A relatively new issue is the "aspect" or width-to-height ratio of the screen. Laptops and desktop monitors give you a choice. The traditional aspect ratio of TVs, monitors and laptop screens is a squarish 4-to-3. It is best for documents and standard-definition TV shows. So-called "wide-screen" models have an elongated 16-to-9 ratio that is closer to movie screens and high-definition TV broadcasts. Your choice.
Ports: All PCs use universal serial bus (USB) ports to communicate with devices ranging from keyboards and mice to scanners, printers, iPods, cameras, cell phones, external drives and other gadgets. The more USB ports you have, the better. If you're buying a laptop, look for three or more (including one on each side).
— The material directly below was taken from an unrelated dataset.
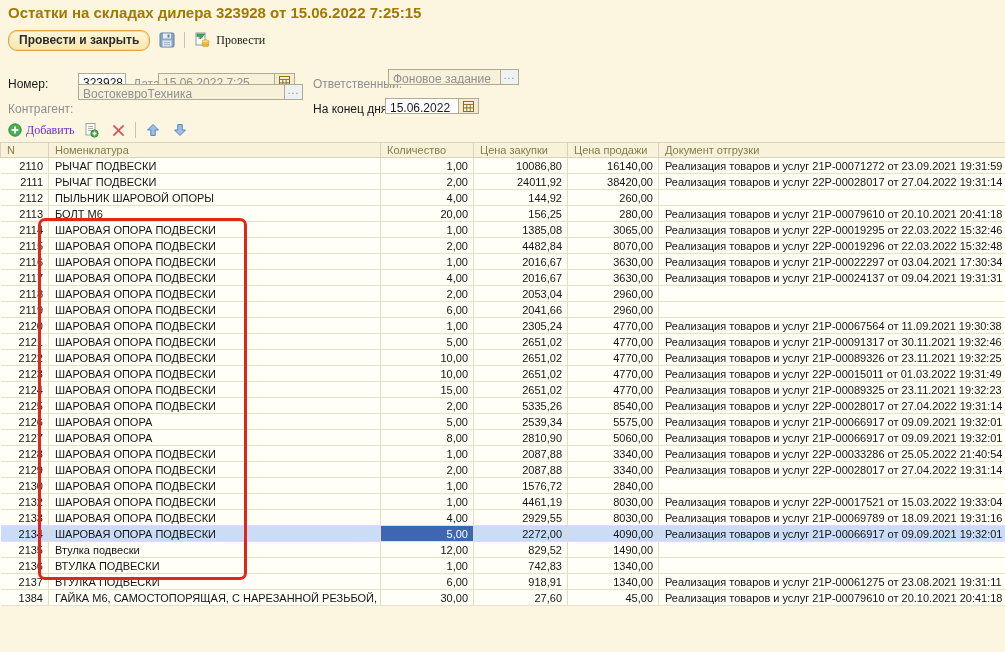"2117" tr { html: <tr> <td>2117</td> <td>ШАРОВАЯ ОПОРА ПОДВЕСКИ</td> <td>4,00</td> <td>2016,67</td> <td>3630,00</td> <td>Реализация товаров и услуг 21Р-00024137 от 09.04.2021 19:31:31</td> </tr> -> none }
Better desktop computers have four to six.
Macs and higher-end PCs also have ports labeled FireWire or IEEE 1394 designed for communication with camcorders, external disk drives and other high-speed devices. With fast USB 2.0 technology now universal, FireWire ports are less important today, but useful for older video cameras or specialty equipment.
For convenience, look for a headphone and microphone jack on the computer's front panel as well as the back, particularly if you listen to music or make Internet phone calls.
Another useful accessory is a media reader that can handle various kinds of compact flash memory cards that record images and sound for digital cameras and music players.